(FRAGMENTO PROPORCIONADO):
○ ○ ○ ○
Era una casona muy cómoda y espaciosa porque en ella la decoración era esencial: sólo aquello que fuera absolutamente imprescindible para el desarrollo colectivo de la vida cotidiana. Arquitectónicamente no tenía un valor excesivo pero su distribución interior permitía el movimiento de quienes la habitaban por espacios muy amplios. Dos pisos, una buhardilla y un sótano-vivienda, destinado en su día a los que debían hacerse cargo de su mantenimiento y servicios. En la distribución, no había recovecos: un pasillo muy ancho de este a oeste y a los lados dieciséis habitaciones dobles entre los dos pisos; de ellas, dos comedores, uno para la vida diaria y otro para los festivos con sendos relojes de pared, necesarios para marcar el paso del tiempo, y cuyo sonido destacaba en medio del silencio de la casa cuando no lo sobresaltaba el bullicio; una cocina, un salón, con una terraza orientada al sur, y dos baños, uno por piso, pero ducha solo en el de la planta baja. Las diez restantes, dormitorios dobles. Los muebles, contados: camas enormes con colchones de lana, un tocador y un armario. Los niños no almacenaban juguetes, ni objetos por el estilo porque la vida en el entorno de la casa era tan estimulante que no los necesitaban. El sótano, ya en la última época, estaba deshabitado y se usaba como bodega de vinos de Rioja o para que los jóvenes hicieran sus pinitos en la cocina haciendo rosquillas. Eran una tardes estupendas en las que solo había diversión y premio al finalizar la tarea y disfrutar de una deliciosas rosquillas con chocolate. La buhardilla, un lugar polvoriento y lleno de trastos donde subir de vez en cuando y salir corriendo de miedo ante cualquier sonido sospechoso. Durante la noche, cualquier crujido procedente de ese lugar paralizaba de miedo a las niñas que dormían debajo.
○ ○ ○ ○
(BLOQUE DE DATOS):
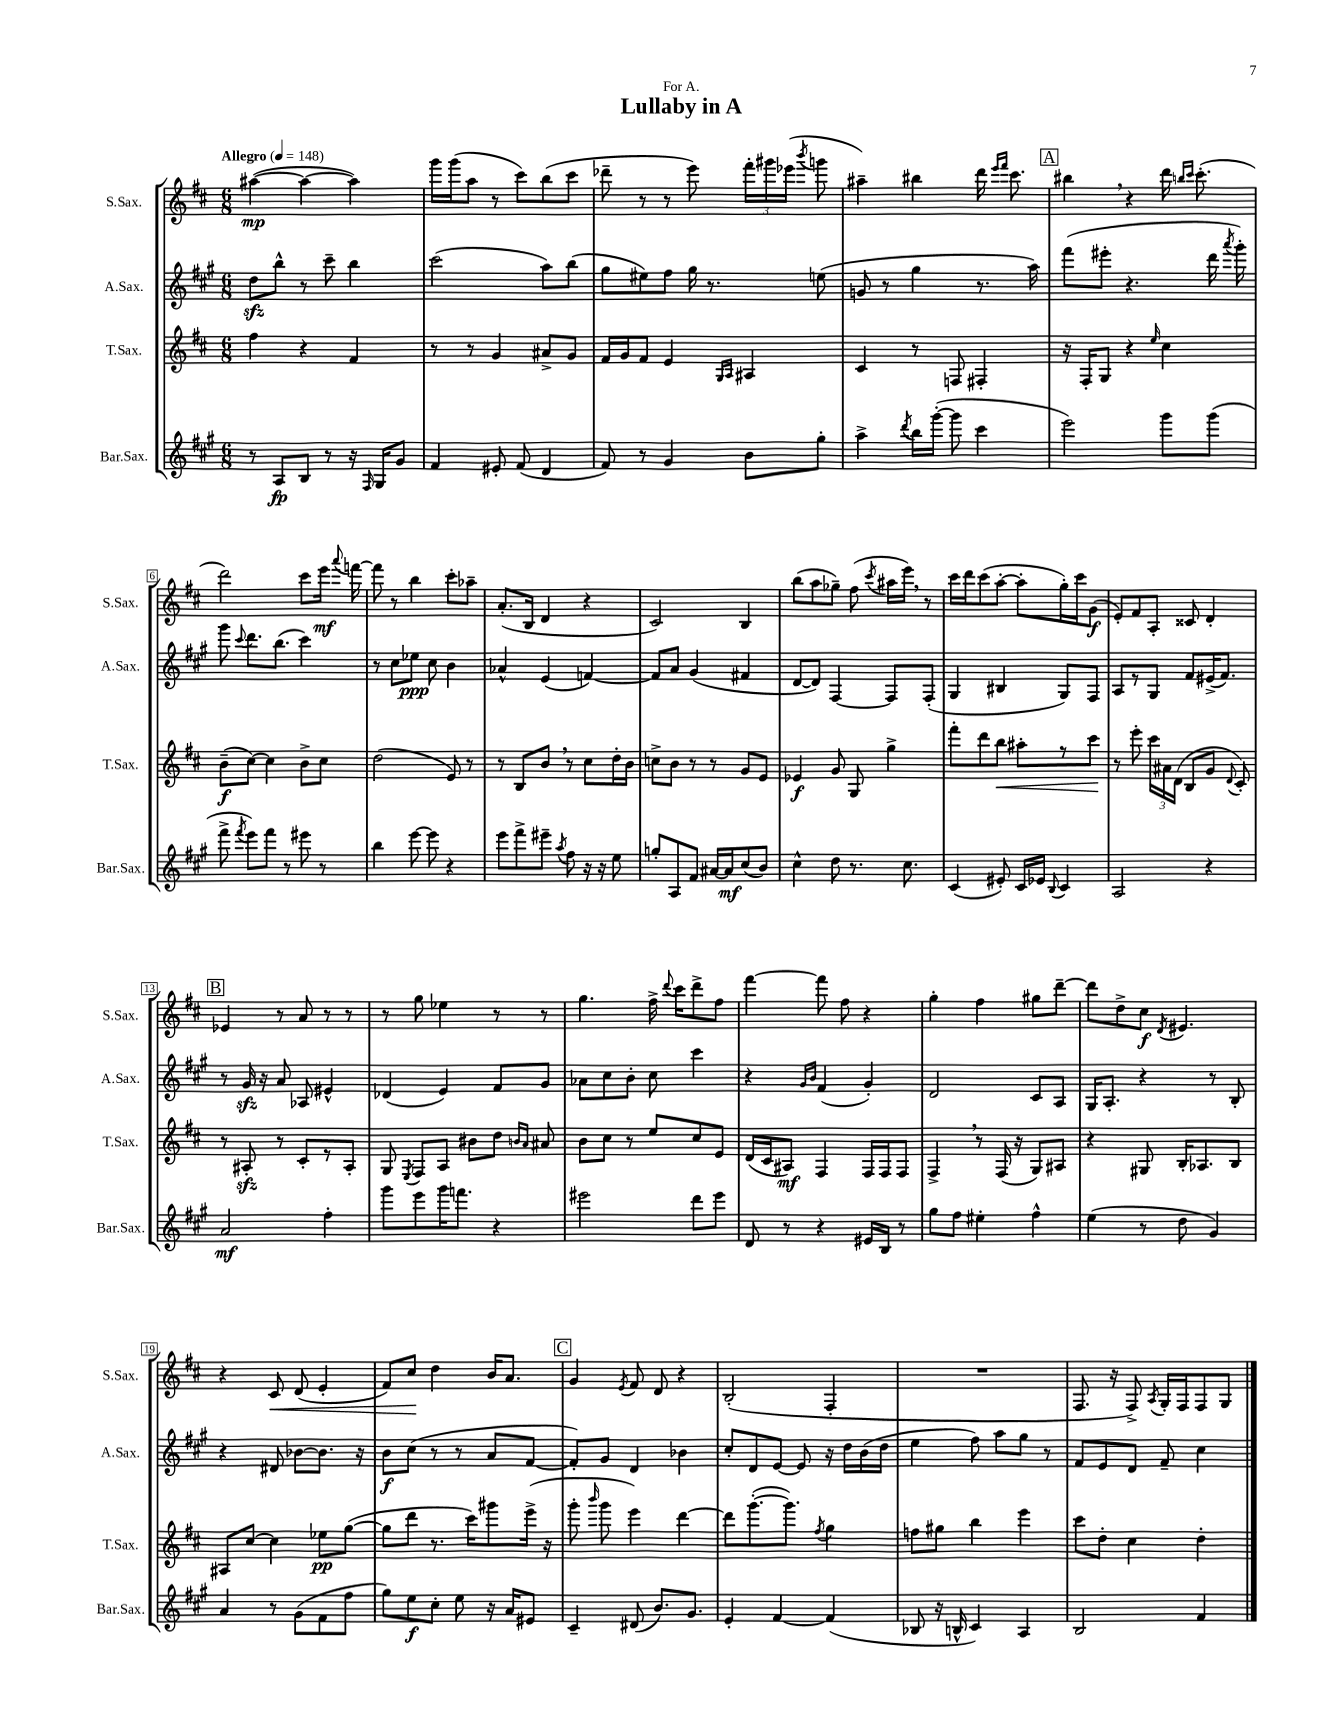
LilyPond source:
○ ○ ○ ○
(TAREAS):
• a. Enumera las estancias que, aparte de los dormitorios, el texto sobre la casona sitúa entre las dieciséis habitaciones de los dos pisos.
• b. Escribe una continuación del texto sobre la casona que arranque tras su última oración.

(RESPUESTAS):
• a.
- Dos comedores: uno para la vida diaria y otro para los festivos
- Una cocina
- Un salón, con una terraza orientada al sur
- Dos baños, uno por piso

• b.
Reloj comedor pequeño
Reloj comedor grande

Ya fuera de la casa, un jardín sencillo la circundaba. Por detrás, orientado al oeste, un espacio grande destinado al huerto y los árboles frutales. Bajo la escalera de piedra que bajaba al huerto dos lavaderos grandes. Al principio no había lavadoras y se contrataba a una persona que venía a lavar Y en la zona norte, lo que llamábamos “la campa”, donde estaba la leñera, el antiguo palomar y otros recintos que, en su día, habían albergado otro tipo de animales. Al fondo un garaje donde se guardó durante muchos años un viejo coche de época del tío Víctor. En “la campa” se organizaban también comidas familiares y, el día festivo en que se hacían, la casa era un continuo trajín de bajada de mesas, platos y sillas, que las niñas disfrutaban más que nadie. Allí se hacían paellas y una bebida muy celebrada de vino, agua y frutas que se escarchaban en una heladera durante un buen rato y que nosotros llamábamos “garrafa”.
 
 
                                                   Coche tío Víctor


Coche tío Víctor
Heladera antigua donde se hacía "garrafa"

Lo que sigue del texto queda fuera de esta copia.